Take the F-35 Lightning II, or the upcoming sixth-generation fighters like Boeing’s F-47. They depend on vast networks, advanced software, and even cloud-based systems such as the F-35’s Autonomic Logistics Information System. While these features boost performance, they also expand the “attack surface,” giving hackers more ways to strike.

Imagine a cyberattack that spoofs GPS coordinates, misdirects a missile, shuts down command-and-control functions—or even takes control of the jet mid-flight. That’s not science fiction. Studies have shown it’s possible.

Sandia National Laboratories, for example, proved that hackers could exploit the MIL-STD-1553 data bus, used in many military aircraft, to override critical systems. RAND analysts also warned that vulnerabilities in software, supply chains, or hidden backdoors could sabotage U.S. Air Force weapons. Add AI-driven malware to the mix, and the threat becomes even harder to detect.

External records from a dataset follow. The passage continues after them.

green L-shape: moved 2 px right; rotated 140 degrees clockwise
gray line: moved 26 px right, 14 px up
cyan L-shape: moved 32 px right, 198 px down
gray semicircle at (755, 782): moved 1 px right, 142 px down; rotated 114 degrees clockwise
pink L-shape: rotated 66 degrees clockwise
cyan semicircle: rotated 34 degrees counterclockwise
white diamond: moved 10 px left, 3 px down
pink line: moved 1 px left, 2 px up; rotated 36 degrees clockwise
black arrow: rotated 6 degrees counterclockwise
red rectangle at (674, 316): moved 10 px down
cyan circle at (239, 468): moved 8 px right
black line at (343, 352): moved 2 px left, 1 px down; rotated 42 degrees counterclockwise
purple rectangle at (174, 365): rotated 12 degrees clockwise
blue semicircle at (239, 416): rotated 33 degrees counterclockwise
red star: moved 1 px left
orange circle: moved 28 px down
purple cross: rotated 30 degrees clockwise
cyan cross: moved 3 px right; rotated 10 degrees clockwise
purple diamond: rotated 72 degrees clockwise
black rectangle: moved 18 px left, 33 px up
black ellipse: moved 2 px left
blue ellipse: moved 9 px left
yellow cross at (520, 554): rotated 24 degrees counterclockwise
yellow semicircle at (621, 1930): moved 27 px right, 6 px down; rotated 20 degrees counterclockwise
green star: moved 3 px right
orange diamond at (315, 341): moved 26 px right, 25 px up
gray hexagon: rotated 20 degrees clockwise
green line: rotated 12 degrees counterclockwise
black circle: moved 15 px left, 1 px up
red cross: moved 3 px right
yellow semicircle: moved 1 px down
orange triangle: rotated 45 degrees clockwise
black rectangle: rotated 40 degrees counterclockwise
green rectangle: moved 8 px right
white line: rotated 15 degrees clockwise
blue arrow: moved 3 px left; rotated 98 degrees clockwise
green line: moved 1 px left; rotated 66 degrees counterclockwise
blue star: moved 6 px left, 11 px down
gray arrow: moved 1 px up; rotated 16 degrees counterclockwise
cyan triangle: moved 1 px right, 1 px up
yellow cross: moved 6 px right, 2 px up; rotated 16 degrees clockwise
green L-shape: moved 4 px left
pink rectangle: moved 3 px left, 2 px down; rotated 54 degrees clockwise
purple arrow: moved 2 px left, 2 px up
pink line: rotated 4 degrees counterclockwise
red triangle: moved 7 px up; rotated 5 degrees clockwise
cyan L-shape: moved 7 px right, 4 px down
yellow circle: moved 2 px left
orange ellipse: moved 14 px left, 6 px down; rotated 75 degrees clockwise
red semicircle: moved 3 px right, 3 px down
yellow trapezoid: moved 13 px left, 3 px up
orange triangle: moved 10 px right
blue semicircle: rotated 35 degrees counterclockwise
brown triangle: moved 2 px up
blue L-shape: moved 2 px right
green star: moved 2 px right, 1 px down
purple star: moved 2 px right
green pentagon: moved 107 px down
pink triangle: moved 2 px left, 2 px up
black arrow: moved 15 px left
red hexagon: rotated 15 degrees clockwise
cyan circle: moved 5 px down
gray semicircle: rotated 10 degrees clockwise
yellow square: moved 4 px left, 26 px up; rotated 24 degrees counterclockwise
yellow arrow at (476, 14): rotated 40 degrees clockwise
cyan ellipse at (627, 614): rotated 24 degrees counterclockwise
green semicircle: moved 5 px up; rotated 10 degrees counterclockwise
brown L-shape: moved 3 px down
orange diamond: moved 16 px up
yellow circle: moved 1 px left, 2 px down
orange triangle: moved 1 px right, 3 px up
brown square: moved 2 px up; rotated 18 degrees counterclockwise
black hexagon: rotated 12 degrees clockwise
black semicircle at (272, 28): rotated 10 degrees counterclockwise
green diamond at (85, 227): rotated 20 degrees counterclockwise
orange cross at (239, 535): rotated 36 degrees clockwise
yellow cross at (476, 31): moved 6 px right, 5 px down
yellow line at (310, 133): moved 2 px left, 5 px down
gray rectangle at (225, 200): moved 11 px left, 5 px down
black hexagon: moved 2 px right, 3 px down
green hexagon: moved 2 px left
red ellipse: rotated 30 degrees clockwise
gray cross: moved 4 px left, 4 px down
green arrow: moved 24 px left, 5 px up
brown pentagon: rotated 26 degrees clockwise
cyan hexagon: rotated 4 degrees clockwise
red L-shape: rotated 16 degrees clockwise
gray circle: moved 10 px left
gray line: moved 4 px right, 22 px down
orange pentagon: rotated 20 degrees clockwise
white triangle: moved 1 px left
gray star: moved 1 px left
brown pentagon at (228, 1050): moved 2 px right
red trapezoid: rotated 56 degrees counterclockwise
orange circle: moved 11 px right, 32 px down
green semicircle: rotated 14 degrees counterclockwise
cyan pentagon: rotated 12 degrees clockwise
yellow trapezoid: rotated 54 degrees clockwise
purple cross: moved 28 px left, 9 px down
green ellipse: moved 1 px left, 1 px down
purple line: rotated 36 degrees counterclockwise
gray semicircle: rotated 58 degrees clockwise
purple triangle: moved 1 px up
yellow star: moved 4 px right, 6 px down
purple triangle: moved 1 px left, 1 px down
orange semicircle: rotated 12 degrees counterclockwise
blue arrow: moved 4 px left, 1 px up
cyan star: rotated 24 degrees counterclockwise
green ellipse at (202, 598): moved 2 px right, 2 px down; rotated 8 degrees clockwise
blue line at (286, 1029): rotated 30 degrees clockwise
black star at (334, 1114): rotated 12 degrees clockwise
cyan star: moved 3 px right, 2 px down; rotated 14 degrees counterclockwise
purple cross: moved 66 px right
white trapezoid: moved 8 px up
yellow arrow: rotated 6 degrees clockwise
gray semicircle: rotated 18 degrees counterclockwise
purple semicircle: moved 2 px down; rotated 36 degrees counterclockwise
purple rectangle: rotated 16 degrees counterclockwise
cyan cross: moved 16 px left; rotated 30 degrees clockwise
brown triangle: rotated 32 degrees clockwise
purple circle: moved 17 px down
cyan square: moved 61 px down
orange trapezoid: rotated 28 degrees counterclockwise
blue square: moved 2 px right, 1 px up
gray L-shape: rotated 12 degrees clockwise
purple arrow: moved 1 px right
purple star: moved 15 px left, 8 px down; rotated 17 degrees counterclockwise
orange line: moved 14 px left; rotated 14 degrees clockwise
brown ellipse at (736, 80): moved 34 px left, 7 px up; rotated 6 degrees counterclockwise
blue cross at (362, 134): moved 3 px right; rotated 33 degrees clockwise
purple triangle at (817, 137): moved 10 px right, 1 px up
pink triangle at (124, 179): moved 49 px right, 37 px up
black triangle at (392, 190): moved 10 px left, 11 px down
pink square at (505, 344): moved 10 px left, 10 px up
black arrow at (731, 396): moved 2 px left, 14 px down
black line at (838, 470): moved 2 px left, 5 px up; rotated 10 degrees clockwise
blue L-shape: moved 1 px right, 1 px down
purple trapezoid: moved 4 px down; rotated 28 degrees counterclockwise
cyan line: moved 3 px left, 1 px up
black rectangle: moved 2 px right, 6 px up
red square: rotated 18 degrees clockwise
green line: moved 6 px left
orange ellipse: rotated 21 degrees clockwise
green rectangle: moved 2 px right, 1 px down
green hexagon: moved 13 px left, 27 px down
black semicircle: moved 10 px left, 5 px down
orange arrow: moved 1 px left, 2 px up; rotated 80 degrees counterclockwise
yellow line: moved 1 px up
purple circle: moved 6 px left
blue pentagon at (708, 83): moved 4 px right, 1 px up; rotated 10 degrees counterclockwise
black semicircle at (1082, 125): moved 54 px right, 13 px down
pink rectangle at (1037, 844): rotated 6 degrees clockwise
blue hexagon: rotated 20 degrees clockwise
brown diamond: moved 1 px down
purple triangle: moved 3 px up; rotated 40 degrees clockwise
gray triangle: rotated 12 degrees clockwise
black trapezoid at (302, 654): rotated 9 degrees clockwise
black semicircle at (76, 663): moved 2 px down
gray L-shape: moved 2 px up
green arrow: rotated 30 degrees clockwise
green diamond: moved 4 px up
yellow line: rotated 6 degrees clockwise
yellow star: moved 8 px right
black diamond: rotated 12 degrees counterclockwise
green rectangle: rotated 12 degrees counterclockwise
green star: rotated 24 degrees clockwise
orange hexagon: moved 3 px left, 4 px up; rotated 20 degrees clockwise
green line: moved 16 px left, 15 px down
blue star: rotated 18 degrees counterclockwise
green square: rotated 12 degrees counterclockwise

To counter this, militaries are testing new defenses: “moving target” systems that constantly change network addresses, and zero-trust models that never assume any system is safe. But experts warn—policies still focus too much on paperwork and compliance, rather than real, adaptive security.

The truth is clear: tomorrow’s fighter jets won’t just need stealth against radar, but also against hackers. Cybersecurity is becoming as vital to air power as engines and wings.